About: Hereford County Hospital / General medicine Hereford County Hospital General medicine HR1 2ER
Posted by JCR (as ),
My father-in-law is in Hereford Hospital since last Sunday. He is 85. Since his wife died a year ago he has insisted that he wants to stay in his home, so we have arranged for visiting nurses. For several months they have been "caring" for his wounds. Our daughter, his grand-daughter, lives in Surrey and visits him every other week-end. She has been supervising his care, sparing no cost. She has trusted the professionals to keep her informed. The Social Worker told her he had stage 4 wounds. She did not know what that meant, but supposed that he was receiving treatment.
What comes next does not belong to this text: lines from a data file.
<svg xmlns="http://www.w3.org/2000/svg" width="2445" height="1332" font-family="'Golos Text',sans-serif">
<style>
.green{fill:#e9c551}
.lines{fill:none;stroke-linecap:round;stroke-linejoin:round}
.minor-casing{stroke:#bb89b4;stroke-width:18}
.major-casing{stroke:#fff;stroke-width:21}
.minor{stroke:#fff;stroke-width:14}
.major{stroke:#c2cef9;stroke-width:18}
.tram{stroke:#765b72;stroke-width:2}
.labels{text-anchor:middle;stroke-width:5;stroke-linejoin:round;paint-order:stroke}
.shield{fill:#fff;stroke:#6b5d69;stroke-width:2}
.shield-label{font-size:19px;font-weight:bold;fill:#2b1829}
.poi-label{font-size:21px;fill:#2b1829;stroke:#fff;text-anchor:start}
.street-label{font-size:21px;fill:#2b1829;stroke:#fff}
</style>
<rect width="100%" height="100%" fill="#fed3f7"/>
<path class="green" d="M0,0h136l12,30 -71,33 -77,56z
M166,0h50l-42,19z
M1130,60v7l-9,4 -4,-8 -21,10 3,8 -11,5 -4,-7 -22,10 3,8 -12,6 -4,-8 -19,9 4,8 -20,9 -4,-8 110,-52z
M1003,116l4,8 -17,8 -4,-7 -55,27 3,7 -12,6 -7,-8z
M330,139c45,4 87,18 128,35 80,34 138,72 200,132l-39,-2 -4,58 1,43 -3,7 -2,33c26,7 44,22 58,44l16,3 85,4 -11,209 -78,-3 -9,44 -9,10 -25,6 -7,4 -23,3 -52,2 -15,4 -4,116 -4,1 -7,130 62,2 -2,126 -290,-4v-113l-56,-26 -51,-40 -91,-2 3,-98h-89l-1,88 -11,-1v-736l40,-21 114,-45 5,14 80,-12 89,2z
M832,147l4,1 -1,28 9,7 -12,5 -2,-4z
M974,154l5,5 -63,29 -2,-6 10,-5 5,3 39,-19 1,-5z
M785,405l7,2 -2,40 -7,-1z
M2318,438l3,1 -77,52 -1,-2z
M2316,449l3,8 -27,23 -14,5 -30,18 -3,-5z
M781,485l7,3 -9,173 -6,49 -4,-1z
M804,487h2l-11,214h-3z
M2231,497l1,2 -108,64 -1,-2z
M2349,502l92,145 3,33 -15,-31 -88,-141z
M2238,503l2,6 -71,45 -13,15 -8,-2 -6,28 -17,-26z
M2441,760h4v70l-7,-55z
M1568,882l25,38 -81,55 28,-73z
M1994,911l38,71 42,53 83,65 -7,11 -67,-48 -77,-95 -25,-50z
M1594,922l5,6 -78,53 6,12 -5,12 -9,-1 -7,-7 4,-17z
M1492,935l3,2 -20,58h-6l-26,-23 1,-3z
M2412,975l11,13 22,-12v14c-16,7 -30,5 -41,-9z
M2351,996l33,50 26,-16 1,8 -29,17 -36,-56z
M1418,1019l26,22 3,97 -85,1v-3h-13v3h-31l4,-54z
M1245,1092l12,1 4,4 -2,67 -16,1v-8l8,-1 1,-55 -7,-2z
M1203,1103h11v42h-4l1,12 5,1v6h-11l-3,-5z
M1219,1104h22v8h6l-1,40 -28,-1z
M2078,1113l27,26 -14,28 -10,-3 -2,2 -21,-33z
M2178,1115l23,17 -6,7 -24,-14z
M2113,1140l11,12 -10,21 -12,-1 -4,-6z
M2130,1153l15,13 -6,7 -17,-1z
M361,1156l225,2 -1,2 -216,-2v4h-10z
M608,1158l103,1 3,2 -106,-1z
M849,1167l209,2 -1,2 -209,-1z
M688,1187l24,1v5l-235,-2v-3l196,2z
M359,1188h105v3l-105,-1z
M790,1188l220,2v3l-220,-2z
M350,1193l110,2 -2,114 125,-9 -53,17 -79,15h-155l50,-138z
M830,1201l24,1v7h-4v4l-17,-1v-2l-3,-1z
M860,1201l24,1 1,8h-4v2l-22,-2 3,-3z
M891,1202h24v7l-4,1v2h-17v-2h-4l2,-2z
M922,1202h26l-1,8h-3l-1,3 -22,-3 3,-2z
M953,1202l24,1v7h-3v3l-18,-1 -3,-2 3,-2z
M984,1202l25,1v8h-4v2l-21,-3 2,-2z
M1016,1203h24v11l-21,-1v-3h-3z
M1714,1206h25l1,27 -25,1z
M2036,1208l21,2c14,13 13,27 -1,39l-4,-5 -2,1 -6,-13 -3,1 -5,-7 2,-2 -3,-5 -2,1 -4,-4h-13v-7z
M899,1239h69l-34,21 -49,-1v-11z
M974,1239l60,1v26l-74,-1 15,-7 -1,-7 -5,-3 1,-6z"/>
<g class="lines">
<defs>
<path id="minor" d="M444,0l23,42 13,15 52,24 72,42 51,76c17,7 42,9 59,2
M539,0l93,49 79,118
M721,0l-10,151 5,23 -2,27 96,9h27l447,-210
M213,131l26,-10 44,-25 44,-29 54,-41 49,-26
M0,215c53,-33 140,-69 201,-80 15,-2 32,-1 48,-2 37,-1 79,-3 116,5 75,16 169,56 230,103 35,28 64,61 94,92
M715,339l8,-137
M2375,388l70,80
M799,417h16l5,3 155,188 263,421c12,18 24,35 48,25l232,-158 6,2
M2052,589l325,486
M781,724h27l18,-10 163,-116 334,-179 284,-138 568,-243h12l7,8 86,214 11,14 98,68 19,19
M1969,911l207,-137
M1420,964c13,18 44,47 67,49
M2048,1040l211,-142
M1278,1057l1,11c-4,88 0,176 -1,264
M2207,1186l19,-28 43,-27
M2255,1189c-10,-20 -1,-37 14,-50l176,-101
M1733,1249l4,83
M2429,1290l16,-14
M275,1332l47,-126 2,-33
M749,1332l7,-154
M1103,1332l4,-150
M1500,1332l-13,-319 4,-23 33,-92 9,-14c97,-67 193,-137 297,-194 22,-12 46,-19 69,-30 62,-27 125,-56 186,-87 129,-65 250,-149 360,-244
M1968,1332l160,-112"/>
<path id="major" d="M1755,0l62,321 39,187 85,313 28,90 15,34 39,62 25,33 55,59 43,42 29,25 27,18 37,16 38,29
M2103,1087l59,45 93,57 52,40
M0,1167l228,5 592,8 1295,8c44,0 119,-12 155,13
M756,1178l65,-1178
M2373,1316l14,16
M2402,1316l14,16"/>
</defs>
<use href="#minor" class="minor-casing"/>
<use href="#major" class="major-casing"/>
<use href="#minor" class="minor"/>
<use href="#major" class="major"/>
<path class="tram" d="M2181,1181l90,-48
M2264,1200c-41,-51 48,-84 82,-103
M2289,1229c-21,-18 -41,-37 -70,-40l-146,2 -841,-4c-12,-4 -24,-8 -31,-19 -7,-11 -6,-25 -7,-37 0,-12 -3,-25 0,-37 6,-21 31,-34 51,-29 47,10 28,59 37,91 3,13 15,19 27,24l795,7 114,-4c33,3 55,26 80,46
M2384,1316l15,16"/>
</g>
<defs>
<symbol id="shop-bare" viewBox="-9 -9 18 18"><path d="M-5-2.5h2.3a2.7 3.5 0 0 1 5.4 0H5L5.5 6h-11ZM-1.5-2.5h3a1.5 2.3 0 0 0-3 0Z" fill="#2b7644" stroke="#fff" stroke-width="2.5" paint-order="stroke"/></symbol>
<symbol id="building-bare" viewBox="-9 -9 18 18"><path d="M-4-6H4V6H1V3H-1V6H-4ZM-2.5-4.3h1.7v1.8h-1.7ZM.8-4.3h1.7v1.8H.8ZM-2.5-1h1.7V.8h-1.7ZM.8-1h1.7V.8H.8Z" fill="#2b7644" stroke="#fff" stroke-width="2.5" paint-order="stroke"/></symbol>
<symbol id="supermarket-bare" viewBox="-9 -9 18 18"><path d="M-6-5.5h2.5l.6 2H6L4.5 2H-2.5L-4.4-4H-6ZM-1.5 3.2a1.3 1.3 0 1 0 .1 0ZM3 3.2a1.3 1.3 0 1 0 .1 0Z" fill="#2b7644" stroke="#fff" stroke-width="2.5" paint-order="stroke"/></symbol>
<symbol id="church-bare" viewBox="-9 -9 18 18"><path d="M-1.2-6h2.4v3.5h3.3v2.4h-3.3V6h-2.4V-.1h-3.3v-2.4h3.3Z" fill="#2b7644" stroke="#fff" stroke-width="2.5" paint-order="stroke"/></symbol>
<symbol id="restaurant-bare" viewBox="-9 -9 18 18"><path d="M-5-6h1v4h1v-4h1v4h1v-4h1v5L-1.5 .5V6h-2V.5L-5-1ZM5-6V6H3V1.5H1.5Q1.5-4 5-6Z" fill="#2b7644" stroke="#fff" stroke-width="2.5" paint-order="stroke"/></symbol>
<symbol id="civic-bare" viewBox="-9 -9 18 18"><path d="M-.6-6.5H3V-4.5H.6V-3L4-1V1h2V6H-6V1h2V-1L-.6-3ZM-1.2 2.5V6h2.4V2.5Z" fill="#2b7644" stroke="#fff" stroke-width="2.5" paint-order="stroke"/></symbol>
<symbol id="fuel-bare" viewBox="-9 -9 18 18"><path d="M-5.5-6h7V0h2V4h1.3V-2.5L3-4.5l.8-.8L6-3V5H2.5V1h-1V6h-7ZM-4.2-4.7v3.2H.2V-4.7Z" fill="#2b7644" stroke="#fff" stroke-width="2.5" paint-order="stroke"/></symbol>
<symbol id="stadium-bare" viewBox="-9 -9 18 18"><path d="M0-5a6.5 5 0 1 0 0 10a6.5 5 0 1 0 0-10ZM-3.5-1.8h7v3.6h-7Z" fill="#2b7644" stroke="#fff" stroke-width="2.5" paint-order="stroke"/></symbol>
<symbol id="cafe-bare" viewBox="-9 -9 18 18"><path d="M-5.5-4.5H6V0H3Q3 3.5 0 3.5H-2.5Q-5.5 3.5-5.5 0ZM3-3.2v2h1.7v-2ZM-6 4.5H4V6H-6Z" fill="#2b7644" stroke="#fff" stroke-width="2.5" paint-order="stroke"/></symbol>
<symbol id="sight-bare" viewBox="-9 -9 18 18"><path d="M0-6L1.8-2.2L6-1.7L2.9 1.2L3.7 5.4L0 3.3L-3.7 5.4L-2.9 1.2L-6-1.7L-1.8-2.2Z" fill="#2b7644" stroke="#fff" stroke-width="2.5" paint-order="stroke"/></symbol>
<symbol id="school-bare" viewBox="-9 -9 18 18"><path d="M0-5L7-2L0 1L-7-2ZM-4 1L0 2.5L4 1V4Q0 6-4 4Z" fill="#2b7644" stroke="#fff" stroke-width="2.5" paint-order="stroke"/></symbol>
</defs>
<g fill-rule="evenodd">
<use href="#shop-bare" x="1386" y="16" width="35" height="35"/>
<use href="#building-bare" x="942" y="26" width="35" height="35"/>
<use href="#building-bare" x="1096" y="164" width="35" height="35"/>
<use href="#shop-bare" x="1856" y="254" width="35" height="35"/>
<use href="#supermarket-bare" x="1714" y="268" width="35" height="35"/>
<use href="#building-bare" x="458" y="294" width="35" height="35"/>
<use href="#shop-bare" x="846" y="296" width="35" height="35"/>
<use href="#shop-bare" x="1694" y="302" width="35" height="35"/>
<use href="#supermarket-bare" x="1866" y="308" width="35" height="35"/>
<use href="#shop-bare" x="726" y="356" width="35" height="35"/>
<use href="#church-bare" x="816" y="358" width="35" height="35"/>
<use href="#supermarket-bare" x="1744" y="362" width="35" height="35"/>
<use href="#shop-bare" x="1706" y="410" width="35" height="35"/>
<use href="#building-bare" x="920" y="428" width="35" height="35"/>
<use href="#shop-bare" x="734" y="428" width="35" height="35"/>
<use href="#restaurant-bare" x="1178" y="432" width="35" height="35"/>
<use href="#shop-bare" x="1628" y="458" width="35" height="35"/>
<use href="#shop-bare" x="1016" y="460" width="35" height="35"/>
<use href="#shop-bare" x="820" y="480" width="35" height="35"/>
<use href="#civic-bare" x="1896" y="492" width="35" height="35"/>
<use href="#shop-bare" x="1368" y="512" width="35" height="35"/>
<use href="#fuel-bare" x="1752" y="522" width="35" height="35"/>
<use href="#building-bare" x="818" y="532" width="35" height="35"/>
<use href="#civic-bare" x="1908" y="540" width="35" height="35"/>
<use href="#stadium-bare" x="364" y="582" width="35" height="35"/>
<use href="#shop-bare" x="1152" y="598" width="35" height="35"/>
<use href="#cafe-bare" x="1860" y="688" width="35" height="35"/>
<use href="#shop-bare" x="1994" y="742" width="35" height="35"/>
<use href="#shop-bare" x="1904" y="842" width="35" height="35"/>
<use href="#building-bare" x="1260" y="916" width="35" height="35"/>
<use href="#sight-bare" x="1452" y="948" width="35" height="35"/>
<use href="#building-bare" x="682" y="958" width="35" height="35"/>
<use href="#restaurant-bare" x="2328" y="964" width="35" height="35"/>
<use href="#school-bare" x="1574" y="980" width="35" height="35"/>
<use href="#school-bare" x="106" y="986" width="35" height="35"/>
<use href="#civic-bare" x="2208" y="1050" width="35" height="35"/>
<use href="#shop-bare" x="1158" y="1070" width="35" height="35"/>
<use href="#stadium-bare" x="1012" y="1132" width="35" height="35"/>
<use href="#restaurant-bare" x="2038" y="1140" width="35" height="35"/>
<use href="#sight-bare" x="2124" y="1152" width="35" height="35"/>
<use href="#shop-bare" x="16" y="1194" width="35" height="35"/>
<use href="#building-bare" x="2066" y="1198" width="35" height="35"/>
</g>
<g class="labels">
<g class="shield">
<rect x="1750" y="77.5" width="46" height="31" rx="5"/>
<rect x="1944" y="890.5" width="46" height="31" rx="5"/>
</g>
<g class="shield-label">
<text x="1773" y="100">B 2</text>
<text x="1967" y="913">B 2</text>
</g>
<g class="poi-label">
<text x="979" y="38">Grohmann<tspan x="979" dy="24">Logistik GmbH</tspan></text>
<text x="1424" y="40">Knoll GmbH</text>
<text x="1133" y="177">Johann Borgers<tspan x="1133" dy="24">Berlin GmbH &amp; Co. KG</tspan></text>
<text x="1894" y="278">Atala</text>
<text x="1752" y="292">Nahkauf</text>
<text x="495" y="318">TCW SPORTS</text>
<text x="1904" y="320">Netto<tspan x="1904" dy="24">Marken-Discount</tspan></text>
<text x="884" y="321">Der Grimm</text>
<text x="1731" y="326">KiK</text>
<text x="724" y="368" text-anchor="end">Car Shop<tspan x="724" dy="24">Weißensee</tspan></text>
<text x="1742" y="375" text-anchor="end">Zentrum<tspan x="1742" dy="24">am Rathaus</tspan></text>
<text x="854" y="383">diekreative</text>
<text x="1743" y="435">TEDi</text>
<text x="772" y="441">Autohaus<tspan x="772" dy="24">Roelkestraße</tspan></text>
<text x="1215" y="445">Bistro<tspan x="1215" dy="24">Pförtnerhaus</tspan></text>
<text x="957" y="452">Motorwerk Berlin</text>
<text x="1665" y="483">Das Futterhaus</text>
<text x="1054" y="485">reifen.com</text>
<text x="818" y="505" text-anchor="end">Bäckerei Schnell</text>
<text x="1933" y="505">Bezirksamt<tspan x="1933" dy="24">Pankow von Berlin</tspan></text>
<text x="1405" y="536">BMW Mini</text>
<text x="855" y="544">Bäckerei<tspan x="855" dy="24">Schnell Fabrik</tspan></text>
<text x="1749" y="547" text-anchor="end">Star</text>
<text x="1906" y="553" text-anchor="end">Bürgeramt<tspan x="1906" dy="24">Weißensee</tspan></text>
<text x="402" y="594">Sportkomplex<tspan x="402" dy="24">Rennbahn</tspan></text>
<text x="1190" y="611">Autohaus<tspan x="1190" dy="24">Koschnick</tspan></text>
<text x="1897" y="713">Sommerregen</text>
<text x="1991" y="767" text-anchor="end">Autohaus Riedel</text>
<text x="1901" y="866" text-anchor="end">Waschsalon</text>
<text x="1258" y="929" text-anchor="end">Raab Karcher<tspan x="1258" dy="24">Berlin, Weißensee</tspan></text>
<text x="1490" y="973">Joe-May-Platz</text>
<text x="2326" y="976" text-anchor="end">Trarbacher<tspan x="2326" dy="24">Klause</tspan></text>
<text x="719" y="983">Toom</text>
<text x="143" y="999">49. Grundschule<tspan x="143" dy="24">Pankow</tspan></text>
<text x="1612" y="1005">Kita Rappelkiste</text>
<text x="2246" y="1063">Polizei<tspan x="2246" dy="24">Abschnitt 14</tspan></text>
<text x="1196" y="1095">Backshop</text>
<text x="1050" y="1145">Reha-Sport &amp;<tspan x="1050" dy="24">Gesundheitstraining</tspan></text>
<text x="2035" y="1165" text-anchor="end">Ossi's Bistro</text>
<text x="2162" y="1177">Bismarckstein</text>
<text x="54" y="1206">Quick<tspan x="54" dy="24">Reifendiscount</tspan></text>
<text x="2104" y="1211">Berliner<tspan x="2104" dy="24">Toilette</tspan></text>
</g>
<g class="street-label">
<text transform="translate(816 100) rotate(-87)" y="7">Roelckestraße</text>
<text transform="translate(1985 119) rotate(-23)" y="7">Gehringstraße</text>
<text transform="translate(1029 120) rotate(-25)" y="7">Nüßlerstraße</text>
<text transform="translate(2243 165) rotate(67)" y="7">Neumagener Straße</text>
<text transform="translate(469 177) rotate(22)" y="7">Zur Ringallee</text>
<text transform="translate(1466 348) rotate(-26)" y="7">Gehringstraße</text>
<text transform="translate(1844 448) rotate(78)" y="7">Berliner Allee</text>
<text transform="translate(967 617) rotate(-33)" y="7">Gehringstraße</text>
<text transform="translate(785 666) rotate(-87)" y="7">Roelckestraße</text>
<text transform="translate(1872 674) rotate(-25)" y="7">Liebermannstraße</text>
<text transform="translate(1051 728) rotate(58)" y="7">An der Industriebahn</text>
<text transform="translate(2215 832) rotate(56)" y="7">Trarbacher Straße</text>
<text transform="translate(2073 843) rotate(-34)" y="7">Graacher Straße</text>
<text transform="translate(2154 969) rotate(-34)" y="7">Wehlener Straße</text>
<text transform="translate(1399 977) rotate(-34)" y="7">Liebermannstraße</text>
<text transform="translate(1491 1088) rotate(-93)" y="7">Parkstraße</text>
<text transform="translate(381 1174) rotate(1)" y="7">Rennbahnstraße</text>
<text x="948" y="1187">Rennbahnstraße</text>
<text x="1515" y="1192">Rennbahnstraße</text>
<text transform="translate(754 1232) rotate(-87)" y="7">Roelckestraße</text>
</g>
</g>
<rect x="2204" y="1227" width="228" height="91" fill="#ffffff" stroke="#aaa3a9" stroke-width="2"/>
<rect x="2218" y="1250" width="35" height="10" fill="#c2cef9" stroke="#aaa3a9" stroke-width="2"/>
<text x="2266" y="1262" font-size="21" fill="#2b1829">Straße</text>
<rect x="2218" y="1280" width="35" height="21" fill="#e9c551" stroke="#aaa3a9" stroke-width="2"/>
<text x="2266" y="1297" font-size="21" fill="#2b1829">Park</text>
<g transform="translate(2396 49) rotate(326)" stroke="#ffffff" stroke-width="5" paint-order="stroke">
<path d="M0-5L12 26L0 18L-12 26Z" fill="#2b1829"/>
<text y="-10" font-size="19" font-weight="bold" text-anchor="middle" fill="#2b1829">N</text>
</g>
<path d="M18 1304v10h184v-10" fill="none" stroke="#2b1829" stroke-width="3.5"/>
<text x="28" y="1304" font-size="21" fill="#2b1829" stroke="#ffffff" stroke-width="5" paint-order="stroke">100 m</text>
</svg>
He was rushed to Hereford last weekend for reasons of a suspected stroke. At that time it was discovered that his wounds had reached bone. He is dying, slowly, of a heart problem and NOW of wounds that have been improperly treated. Worse still, he was to have surgery today to removed dead skin, but it has been postponed because the two different group scheduled to work with him "don't communicate well with each other," so both wanted to take his blood, and while the second one was waiting for that, the surgery was postponed. Then our daughter was told he needed a transfusion, but they didn't manage to do that today either.
This man has suffered, is suffering. We should have known about the gravity of his sores - in lay person's terms, and they should have been addressed a long time ago. And if they intend to do surgery, then they should do it and find a way to "communicate" to get it done.
Our daughter is afraid to complain to anyone; for fear that the visiting nurses might take it out on him. This is of course always a concern. But someone needs to know and to insist on better care so that old folks don't suffer more than they need to. Those wounds should have been addresses before they go to stage 4. Imagine how we feel watching him suffer, having no control over his care, and not knowing what "they" have planned for him. No one has discussed options with our daughter. If the anesthetic is likely to kill him - as one person told her - then are there options? Can he be made comfortable and allowed to die in peace at home?
Surely there is a better way to do things.